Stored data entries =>

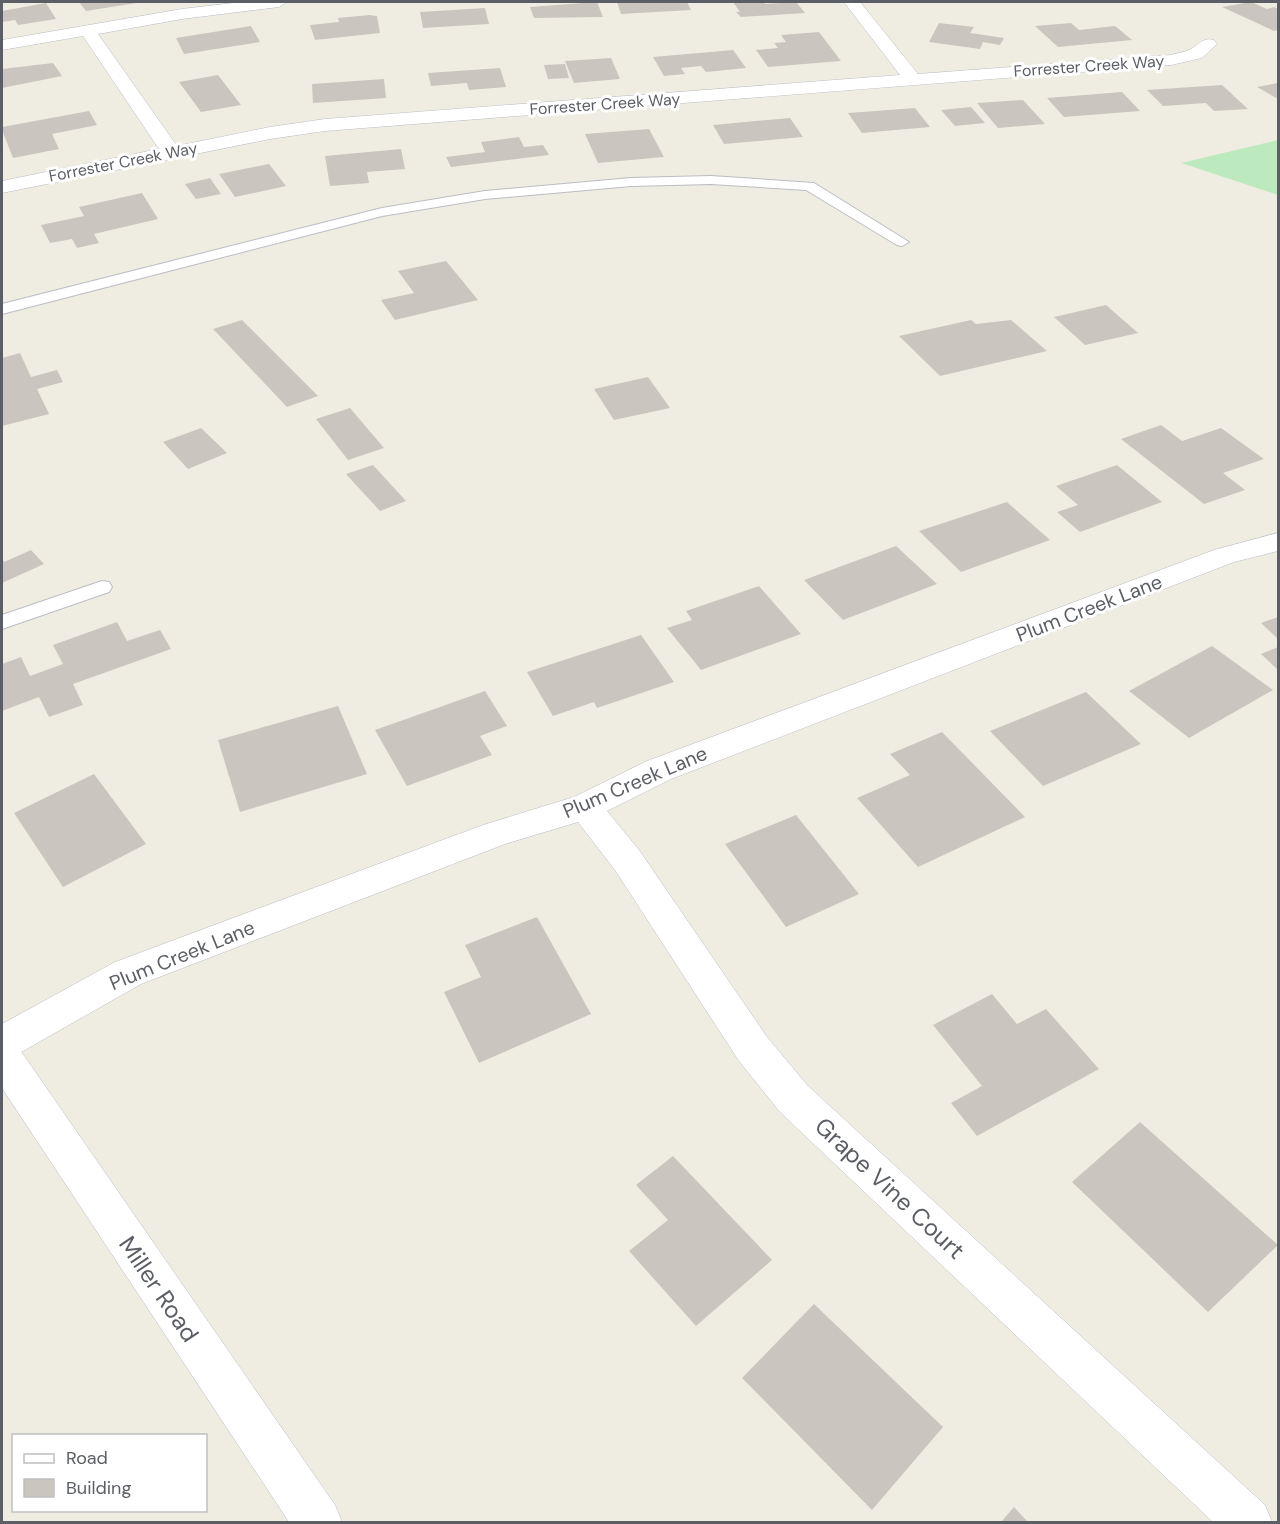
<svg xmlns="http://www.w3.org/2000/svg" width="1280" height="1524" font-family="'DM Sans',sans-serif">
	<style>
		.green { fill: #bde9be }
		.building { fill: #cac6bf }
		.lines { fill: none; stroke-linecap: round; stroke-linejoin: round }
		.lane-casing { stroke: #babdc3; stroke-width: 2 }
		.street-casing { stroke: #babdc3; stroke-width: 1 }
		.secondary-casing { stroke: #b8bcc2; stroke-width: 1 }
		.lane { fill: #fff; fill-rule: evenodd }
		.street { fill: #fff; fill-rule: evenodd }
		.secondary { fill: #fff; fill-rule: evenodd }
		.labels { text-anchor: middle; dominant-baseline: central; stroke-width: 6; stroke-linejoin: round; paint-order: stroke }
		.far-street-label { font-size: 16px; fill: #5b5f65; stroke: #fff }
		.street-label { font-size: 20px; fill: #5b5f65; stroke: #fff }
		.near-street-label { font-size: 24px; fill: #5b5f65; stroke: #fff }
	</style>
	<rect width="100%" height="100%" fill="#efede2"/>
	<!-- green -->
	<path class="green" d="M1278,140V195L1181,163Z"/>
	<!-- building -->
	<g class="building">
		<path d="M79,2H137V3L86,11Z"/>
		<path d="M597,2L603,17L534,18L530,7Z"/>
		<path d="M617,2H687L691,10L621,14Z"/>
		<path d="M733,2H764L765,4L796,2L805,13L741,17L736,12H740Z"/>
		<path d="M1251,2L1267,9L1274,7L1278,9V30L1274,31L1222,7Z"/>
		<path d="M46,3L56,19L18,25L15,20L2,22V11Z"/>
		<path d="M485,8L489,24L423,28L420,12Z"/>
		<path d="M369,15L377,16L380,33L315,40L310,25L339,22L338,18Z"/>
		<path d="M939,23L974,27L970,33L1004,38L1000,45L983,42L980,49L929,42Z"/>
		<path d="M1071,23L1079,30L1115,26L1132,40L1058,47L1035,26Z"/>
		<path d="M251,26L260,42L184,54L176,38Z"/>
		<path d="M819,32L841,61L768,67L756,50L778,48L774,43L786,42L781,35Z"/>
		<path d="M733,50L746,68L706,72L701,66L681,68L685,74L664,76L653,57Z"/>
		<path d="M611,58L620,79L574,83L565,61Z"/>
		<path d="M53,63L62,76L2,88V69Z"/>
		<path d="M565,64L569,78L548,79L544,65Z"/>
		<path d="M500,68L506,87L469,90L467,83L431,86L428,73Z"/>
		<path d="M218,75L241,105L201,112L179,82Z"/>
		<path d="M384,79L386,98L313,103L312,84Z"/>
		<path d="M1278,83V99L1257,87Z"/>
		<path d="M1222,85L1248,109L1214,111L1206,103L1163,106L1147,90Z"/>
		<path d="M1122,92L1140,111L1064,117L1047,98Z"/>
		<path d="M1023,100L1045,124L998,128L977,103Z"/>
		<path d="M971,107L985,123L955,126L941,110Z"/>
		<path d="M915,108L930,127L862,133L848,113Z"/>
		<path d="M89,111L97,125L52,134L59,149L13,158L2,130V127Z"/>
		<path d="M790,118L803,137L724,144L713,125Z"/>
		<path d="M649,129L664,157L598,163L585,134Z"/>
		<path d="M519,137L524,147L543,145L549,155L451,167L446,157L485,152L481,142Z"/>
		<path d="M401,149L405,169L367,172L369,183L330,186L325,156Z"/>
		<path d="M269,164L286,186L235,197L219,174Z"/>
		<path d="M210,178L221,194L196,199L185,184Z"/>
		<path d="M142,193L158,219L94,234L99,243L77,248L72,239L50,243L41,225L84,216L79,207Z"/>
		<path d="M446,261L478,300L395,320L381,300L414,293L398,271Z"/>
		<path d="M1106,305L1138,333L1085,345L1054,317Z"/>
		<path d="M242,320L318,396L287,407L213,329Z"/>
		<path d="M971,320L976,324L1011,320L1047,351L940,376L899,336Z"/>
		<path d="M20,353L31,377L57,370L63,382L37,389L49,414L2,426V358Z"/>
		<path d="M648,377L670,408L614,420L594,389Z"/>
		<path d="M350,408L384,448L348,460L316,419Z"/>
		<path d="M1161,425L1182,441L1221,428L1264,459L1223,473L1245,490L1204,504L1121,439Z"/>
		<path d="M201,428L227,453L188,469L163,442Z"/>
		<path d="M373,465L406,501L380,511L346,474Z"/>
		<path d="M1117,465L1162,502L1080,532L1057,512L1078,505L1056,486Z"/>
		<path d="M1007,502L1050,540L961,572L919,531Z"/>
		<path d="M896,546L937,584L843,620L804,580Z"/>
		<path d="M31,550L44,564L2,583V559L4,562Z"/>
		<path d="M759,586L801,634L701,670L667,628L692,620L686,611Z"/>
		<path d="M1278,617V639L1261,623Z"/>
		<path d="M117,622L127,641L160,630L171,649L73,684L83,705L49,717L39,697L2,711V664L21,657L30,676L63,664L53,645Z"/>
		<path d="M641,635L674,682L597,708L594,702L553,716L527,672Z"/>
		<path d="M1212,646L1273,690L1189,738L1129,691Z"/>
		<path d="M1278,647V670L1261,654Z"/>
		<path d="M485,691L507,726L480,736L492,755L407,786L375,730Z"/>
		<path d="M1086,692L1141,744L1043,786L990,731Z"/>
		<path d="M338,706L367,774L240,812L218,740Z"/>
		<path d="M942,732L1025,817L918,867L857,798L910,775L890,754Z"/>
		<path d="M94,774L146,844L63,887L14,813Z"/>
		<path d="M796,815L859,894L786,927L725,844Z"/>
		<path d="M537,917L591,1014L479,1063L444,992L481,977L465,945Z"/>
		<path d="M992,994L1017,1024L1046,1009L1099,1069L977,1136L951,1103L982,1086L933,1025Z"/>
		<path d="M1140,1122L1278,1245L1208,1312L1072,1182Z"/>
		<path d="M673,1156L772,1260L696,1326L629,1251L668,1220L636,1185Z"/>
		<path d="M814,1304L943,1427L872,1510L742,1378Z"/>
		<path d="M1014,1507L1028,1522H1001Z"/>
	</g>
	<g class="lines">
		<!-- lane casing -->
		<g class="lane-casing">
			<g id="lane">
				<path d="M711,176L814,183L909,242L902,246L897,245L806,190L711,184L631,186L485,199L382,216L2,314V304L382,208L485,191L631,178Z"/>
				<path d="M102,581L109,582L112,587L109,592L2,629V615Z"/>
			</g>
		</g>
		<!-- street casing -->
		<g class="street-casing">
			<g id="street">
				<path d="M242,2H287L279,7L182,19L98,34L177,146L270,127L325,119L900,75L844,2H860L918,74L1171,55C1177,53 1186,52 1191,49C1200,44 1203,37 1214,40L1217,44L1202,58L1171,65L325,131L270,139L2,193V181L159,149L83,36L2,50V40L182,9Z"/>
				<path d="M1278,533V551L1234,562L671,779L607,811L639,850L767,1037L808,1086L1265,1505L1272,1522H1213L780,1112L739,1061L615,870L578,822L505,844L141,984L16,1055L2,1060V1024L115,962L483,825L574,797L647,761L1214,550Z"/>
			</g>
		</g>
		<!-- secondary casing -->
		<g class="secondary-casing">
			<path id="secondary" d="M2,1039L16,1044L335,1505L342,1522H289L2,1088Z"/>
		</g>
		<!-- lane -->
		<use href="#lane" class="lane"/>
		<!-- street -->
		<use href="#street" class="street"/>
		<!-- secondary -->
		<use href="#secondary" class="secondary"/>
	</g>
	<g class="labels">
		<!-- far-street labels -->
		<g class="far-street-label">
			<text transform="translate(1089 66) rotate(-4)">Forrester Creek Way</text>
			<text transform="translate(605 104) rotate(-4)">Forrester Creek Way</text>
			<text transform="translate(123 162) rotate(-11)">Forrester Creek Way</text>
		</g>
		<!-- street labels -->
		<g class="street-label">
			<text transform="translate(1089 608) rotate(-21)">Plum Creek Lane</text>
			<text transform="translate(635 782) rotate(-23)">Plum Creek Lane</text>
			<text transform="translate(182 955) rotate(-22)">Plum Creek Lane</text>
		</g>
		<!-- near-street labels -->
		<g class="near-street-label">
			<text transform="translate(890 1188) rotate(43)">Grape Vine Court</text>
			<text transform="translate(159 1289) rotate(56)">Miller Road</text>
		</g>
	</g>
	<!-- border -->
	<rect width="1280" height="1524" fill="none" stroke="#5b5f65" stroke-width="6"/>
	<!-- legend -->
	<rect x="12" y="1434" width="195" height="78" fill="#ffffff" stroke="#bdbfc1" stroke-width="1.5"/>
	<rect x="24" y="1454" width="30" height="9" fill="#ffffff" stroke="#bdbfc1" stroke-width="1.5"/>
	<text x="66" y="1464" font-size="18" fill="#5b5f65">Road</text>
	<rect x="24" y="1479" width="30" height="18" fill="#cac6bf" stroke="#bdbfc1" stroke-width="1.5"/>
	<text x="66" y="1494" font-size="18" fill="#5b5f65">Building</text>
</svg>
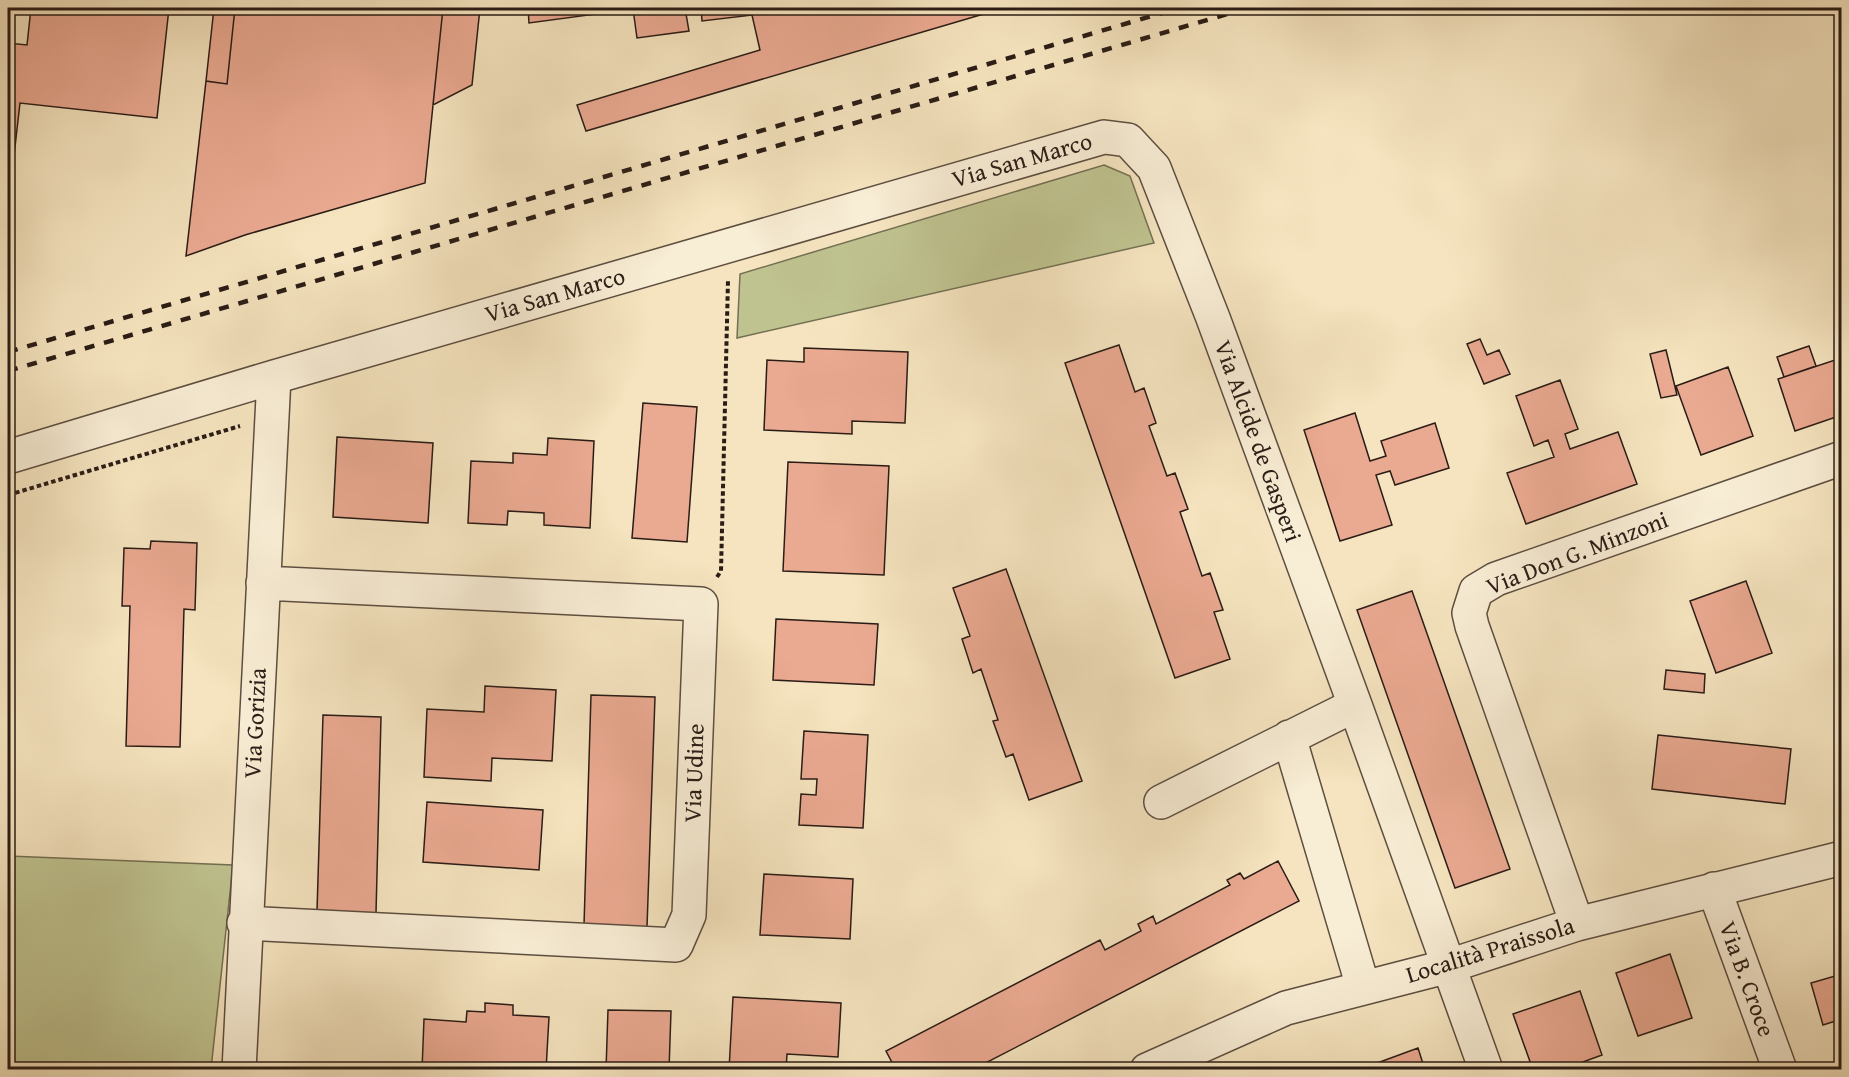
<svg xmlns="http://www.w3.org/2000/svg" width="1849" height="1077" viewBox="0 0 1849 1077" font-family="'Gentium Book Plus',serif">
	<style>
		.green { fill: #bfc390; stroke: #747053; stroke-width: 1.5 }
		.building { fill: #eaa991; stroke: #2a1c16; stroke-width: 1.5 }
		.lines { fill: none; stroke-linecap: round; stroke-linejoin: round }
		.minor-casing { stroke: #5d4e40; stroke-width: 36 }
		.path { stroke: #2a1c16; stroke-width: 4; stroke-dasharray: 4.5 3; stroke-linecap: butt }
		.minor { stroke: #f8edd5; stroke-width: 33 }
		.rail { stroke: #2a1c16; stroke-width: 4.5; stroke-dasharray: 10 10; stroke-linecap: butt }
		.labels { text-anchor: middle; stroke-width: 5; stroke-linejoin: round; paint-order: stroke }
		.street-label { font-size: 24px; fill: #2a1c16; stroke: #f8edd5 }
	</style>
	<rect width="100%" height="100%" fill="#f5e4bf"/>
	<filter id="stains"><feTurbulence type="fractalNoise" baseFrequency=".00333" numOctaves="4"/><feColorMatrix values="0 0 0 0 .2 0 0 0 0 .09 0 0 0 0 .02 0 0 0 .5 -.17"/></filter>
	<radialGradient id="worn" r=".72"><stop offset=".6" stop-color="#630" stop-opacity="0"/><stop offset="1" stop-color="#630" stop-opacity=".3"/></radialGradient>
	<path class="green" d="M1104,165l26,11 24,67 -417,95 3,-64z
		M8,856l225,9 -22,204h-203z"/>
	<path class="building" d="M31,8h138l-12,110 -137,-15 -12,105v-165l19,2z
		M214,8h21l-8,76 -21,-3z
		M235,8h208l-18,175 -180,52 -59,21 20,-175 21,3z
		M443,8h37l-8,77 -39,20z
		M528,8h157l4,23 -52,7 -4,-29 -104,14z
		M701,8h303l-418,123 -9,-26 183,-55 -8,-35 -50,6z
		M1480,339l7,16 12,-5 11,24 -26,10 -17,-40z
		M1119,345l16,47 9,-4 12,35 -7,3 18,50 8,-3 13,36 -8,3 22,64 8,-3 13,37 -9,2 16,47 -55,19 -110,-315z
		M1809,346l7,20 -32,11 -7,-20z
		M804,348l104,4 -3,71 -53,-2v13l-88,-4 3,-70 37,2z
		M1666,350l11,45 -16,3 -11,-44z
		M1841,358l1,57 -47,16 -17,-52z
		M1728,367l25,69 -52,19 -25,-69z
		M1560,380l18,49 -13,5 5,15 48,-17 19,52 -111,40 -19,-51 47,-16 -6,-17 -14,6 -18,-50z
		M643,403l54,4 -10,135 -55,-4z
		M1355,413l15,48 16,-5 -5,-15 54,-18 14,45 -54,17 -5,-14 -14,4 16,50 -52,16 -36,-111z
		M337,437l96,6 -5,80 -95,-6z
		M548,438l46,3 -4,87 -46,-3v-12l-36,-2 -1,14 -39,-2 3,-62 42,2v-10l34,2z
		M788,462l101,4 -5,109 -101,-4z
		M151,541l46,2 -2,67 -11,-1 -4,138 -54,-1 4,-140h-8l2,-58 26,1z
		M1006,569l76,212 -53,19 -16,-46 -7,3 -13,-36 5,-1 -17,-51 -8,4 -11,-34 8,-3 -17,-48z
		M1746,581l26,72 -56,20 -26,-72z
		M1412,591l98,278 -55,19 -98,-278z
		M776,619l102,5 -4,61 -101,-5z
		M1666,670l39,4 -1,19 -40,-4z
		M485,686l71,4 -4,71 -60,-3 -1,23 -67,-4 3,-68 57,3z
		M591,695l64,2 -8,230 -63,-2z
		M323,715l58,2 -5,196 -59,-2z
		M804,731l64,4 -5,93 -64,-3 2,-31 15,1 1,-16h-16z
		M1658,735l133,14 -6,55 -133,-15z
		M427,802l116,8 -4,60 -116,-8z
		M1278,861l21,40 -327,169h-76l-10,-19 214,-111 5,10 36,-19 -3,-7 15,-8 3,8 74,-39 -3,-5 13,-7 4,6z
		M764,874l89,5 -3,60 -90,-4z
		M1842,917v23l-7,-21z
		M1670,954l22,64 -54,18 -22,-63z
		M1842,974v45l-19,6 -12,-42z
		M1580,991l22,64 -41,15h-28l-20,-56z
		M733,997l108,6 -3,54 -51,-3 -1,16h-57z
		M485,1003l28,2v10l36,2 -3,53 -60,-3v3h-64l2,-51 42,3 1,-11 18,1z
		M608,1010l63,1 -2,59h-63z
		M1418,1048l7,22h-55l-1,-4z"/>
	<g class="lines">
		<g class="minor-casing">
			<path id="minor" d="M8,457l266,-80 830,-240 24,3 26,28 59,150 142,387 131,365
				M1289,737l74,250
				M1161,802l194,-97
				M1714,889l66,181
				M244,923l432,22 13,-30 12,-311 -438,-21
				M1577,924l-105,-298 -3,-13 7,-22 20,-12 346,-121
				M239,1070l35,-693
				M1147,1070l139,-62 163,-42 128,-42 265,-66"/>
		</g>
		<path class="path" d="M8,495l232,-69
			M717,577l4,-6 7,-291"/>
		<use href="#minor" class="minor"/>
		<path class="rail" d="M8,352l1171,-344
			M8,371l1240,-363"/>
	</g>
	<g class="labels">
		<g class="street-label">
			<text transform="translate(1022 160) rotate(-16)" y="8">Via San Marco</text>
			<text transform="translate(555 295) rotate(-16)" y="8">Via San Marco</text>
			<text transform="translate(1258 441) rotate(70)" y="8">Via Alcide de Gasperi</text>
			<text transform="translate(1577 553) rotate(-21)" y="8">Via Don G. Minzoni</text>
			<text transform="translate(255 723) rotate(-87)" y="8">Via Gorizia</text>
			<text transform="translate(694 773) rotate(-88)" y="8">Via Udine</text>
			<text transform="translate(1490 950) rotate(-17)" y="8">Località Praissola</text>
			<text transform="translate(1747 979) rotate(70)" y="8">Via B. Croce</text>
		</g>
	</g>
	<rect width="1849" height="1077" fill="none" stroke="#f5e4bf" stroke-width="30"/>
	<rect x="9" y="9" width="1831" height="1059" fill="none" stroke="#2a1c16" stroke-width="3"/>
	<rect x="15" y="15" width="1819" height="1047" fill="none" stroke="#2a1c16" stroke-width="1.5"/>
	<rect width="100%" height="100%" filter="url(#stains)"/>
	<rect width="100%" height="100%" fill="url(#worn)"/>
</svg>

Work instructions =>
Beginning at the line above with "#babdc3; stroke-width: 2" and finishing at the line with "middle; dominant-baseline: central;", return each line exactly and return nothing else.

Exercise output =>
		.lane-casing { stroke: #babdc3; stroke-width: 2 }
		.street-casing { stroke: #babdc3; stroke-width: 1 }
		.secondary-casing { stroke: #b8bcc2; stroke-width: 1 }
		.lane { fill: #fff; fill-rule: evenodd }
		.street { fill: #fff; fill-rule: evenodd }
		.secondary { fill: #fff; fill-rule: evenodd }
		.labels { text-anchor: middle; dominant-baseline: central; stroke-width: 6; stroke-linejoin: round; paint-order: stroke }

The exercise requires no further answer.